The second misconception relates to the method.
Making strategic autonomy work means going well beyond the Franco-German couple. In fact, the Franco-German engine is simply not powerful enough, even with the support of the European Commission, to sustain by itself a fully autonomous European foreign and security policy, both in political terms and in that of resources.
France and Germany need the contribution of other key member states, starting by those that are willing and able, in order to reconcile their positions and create a driving group to transform declarations into actions.

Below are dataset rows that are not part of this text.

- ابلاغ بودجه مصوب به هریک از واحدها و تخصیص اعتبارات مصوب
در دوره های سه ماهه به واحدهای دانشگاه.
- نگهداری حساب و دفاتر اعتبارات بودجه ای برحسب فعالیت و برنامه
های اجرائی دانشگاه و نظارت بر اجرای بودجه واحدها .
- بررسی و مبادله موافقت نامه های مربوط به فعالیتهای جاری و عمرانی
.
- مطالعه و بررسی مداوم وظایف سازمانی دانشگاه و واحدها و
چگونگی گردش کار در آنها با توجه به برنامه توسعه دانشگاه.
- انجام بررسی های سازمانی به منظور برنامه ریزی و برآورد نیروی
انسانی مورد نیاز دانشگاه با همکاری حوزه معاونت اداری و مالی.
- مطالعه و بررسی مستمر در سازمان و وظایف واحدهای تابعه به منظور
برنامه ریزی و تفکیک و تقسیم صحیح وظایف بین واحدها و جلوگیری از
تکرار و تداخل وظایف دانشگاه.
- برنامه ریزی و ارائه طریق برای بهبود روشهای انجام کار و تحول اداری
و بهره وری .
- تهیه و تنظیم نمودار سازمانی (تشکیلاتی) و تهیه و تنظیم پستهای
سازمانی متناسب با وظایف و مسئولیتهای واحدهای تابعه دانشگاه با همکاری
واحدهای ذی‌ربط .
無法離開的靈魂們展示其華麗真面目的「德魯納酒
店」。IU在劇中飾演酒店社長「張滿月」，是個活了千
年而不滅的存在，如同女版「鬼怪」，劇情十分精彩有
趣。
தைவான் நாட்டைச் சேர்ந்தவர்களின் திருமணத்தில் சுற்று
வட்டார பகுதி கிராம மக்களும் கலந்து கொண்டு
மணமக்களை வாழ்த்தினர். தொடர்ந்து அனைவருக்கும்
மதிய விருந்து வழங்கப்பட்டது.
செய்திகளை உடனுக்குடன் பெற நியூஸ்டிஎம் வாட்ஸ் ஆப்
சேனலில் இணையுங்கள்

Squaring the circle between stability, growth and investments
One year after the establishment of the NextGenerationEU in response to the Covid-19 crisis, the Union needs to guarantee its effective implementation as well as to think ahead on economic governance.

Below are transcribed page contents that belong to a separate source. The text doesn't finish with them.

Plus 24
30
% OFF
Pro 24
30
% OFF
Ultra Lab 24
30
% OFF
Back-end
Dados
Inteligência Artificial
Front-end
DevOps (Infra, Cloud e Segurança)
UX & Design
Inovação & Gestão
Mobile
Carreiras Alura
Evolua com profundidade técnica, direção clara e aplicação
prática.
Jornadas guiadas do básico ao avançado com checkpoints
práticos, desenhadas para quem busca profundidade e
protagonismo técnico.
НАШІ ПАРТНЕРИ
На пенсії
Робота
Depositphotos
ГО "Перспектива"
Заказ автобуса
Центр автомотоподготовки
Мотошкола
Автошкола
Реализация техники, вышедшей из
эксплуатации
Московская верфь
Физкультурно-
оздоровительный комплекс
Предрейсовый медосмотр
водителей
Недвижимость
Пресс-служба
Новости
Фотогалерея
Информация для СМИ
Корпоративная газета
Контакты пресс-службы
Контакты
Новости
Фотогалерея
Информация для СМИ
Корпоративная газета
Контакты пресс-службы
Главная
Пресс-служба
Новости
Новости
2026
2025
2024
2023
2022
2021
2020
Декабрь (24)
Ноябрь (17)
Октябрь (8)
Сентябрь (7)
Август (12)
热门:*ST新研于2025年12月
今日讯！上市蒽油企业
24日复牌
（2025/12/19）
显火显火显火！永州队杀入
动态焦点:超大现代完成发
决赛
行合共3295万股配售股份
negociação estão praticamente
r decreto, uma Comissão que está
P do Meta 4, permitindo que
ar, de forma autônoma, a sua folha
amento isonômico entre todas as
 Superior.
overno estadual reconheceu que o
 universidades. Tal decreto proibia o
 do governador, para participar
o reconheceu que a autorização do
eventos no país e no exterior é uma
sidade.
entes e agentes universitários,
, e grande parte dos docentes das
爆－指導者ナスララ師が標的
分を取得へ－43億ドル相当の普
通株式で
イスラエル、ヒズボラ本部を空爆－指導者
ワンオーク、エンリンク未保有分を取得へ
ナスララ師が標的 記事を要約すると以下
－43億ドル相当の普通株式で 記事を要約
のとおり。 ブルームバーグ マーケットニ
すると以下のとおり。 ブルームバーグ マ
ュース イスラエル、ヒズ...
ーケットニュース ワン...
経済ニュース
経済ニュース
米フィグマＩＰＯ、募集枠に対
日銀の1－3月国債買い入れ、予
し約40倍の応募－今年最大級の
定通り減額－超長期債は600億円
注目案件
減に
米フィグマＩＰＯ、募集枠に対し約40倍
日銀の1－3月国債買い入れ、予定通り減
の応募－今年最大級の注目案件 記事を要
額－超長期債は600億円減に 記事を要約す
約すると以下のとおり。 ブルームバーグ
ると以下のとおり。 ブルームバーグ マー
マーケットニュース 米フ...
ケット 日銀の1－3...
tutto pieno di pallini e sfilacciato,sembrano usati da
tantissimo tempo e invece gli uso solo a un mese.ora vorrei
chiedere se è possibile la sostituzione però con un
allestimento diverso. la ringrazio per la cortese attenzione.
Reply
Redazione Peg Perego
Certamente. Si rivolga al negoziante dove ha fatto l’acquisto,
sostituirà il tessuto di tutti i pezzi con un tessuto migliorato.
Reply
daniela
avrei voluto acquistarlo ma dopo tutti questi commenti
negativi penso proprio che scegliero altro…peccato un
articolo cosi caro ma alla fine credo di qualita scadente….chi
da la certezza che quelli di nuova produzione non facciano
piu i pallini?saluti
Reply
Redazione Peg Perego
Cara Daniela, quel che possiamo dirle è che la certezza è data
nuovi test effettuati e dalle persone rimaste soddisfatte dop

One task for the French presidency will be to find the right way of handling the rule-of-law mechanism enshrined in the EU budget (or Multiannual Financial Framework). Establishing a sustainable link between rule of law and EU funds would be an investment for the future.
A second task is to tackle the question of how to guarantee stability and growth within the EU, while at the same time fostering investments.
There might hence be room for manoeuvre for Macron, who has been advocating European budgetary integration and debt mutualisation in the past years.
Having said that, there are still the so-called ‘frugals’ to convince – and Italy might be a partner in crime to do so. Before jumping the gun, however, the French presidency should focus on closely monitoring and overseeing the implementation of the National Recovery and Resilience Plans in order to assess the effects that the NGEU can have.
The Conference on the Future of Europe must go on
Another area where more selfless contribution of France is needed is the Conference on the Future of Europe. Being mostly the father of the exercise, Emmanuel Macron is hoping to harvest its results before the French presidential election.
There is a danger to it. Taking into consideration all the changes the Union is going through and what it is up to, collective thinking about its future should be more than an electoral pledge. This is why the Conference should bear results – and they should be concrete and tangible.
All in all, the French presidency should open the way for the continuation of the conference, while guaranteeing that its results will be converted into tangible actions through an explicit commitment at EU level. The conference should not be perceived as a step towards creating a common future.